I read TGP, and then I started using Google's Closure compiler. What I found was that Crokford recommends a lot of his own special ways of writing JS, and that they really aren't that great. To me Crokford's book is living in a pre-Closure-Compiler world, one where JSLint was the best tool to help you write good JS code, but in a CC world, Crokford's functional inheritance and use of JSLint are bad in the former, and unnecessary in the latter.
EDIT: Inheritance Patterns in JavaScript by Michael Bolin:
I don't have his book in in front of me, but I remember him introducing and using helper function on the Object prototype to aid in inheritance.

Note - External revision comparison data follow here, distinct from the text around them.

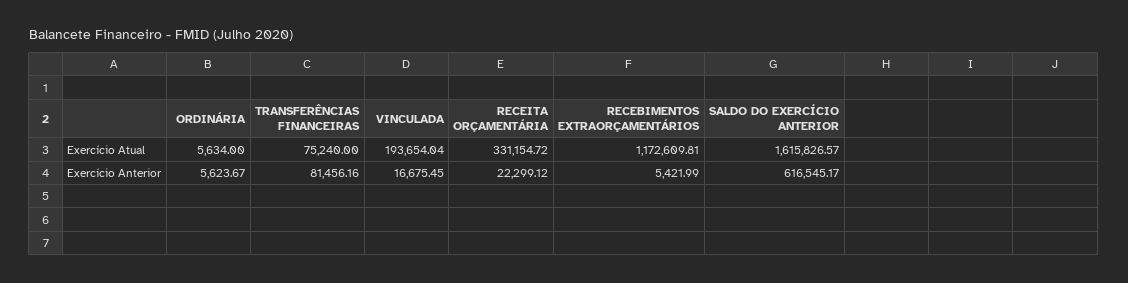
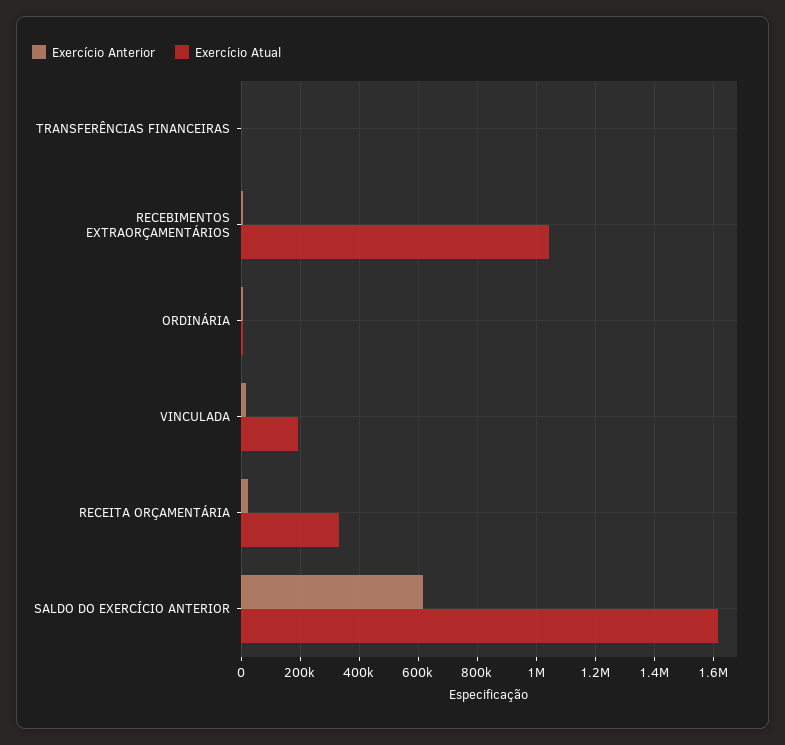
Exercício Atual, TRANSFERÊNCIAS FINANCEIRAS: 75240 -> 0
Exercício Atual, RECEBIMENTOS EXTRAORÇAMENTÁRIOS: 1172609.81 -> 1050000
Exercício Anterior, TRANSFERÊNCIAS FINANCEIRAS: 81456.16 -> 0

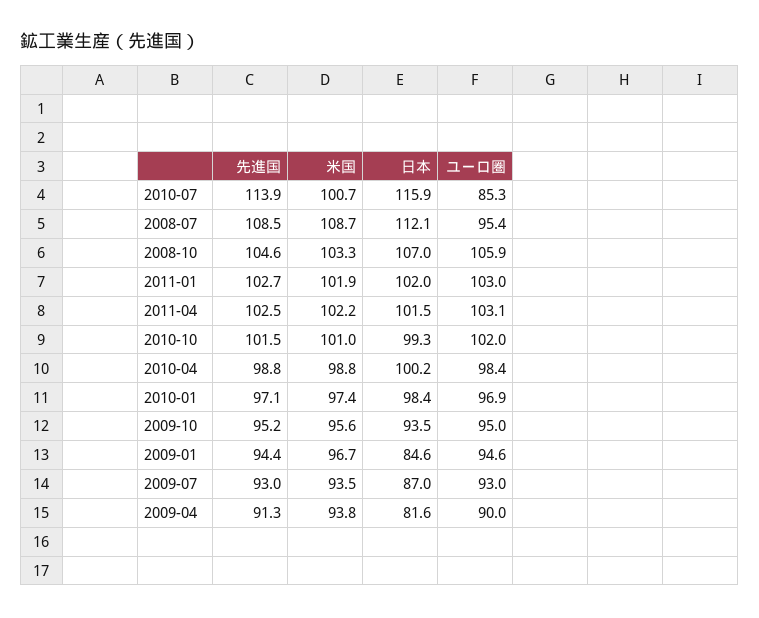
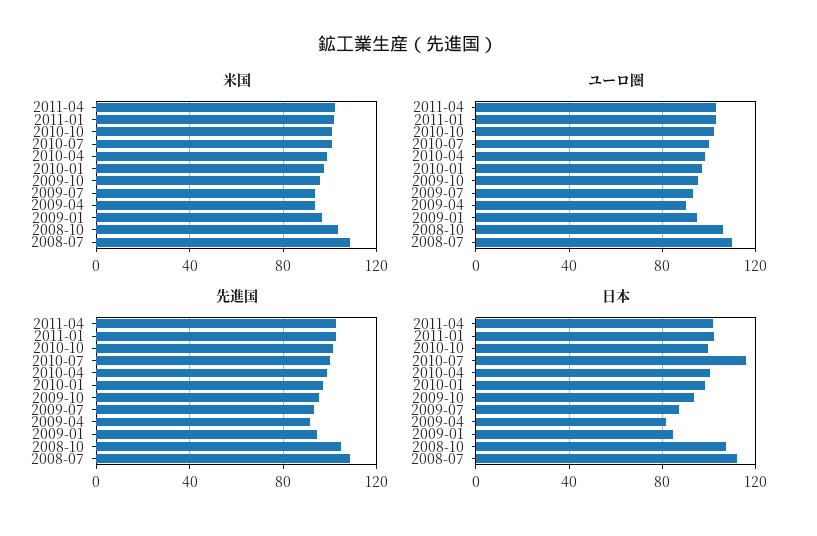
先進国, 2010-07: 113.9 -> 100
ユーロ圏, 2010-07: 85.3 -> 100
ユーロ圏, 2008-07: 95.4 -> 110

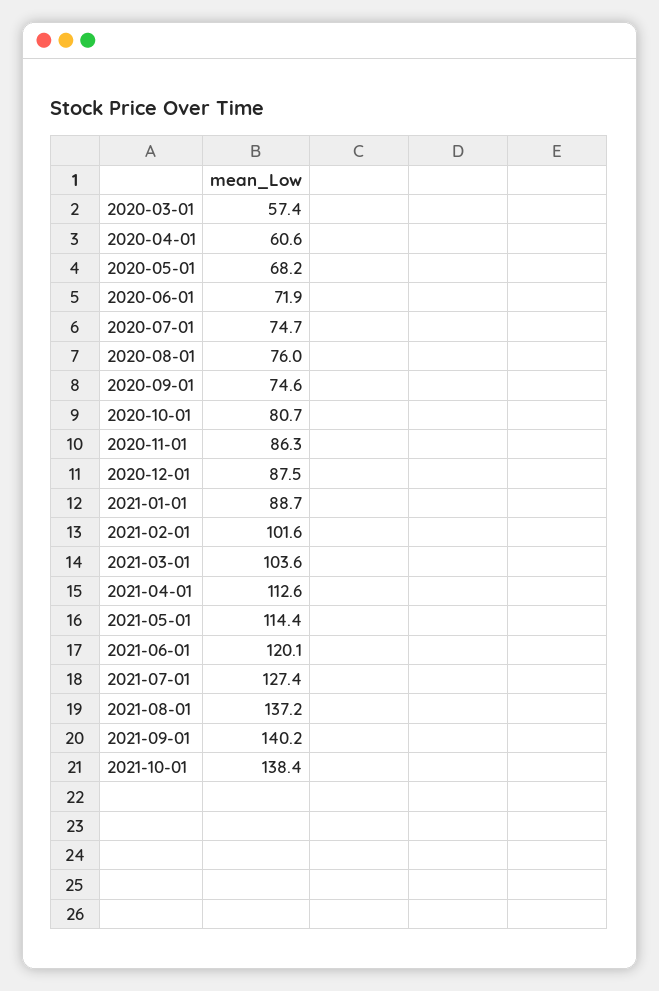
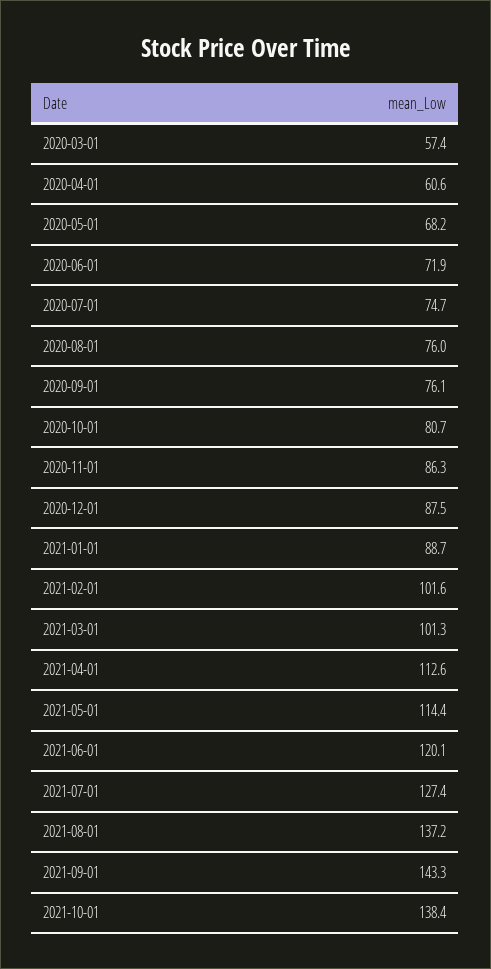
2020-09-01: 74.6 -> 76.1
2021-03-01: 103.6 -> 101.3
2021-09-01: 140.2 -> 143.3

I read his book because it holds such an authoritative place in JS literature. Last year, I began writing an application which has grown to over 6K lines of JS. At this level, pure JS become unwieldy, IMO. I went looking for a technology to help my code stay organized, optimized, and well documented. Closure Compiler was it. But since I had created my inheritance structure following Crokford's functional methodology, CC wouldn't work with it. Also, the only game in town for documenting JS, is jsDoc, in it's various incarnations. At 7K LOC, I wanted good docs for future developers. jsDoc doesn't work with functional inheritance either, strictly prototypical.
The bottom line for me is: Read the book, for sure, but if you plan on writing a large JS application, and go looking for help from a technology like CC (or maybe even DoJo), beware, that Crokford's recommendations (and they do come authoritatively) might put you in a place where you have to do a lot of refactoring down the road.